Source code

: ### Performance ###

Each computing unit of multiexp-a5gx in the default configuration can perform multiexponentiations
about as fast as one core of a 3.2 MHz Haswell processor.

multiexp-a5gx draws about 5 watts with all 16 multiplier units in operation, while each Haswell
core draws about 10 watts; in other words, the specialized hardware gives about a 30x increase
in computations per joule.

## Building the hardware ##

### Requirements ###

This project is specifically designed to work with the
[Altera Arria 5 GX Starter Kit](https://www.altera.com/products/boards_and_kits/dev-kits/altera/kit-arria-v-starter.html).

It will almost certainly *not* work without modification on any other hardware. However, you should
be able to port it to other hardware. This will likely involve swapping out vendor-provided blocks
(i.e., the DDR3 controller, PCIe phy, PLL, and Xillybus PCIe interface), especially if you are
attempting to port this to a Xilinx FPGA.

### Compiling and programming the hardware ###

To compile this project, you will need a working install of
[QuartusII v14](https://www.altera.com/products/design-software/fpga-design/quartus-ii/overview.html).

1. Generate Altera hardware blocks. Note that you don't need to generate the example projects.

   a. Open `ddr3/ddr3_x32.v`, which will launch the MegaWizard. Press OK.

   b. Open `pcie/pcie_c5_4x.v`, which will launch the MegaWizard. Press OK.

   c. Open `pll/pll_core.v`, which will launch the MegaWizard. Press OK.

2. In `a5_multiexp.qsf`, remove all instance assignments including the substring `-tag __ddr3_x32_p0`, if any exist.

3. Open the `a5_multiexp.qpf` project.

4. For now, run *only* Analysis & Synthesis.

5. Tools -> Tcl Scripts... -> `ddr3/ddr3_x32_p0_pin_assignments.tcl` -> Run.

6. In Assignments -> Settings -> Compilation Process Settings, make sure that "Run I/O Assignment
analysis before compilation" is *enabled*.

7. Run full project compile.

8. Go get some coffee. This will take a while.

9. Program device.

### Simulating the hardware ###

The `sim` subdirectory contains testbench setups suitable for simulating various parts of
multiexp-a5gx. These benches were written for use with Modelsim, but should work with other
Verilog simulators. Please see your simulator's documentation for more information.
----
| Exercise goal |
Your task is to reproduce the entries exactly, starting at the first line and ending with the line containing "### Requirements ###".

| Solution to this task |
Source code

: ### Performance ###

Each computing unit of multiexp-a5gx in the default configuration can perform multiexponentiations
about as fast as one core of a 3.2 MHz Haswell processor.

multiexp-a5gx draws about 5 watts with all 16 multiplier units in operation, while each Haswell
core draws about 10 watts; in other words, the specialized hardware gives about a 30x increase
in computations per joule.

## Building the hardware ##

### Requirements ###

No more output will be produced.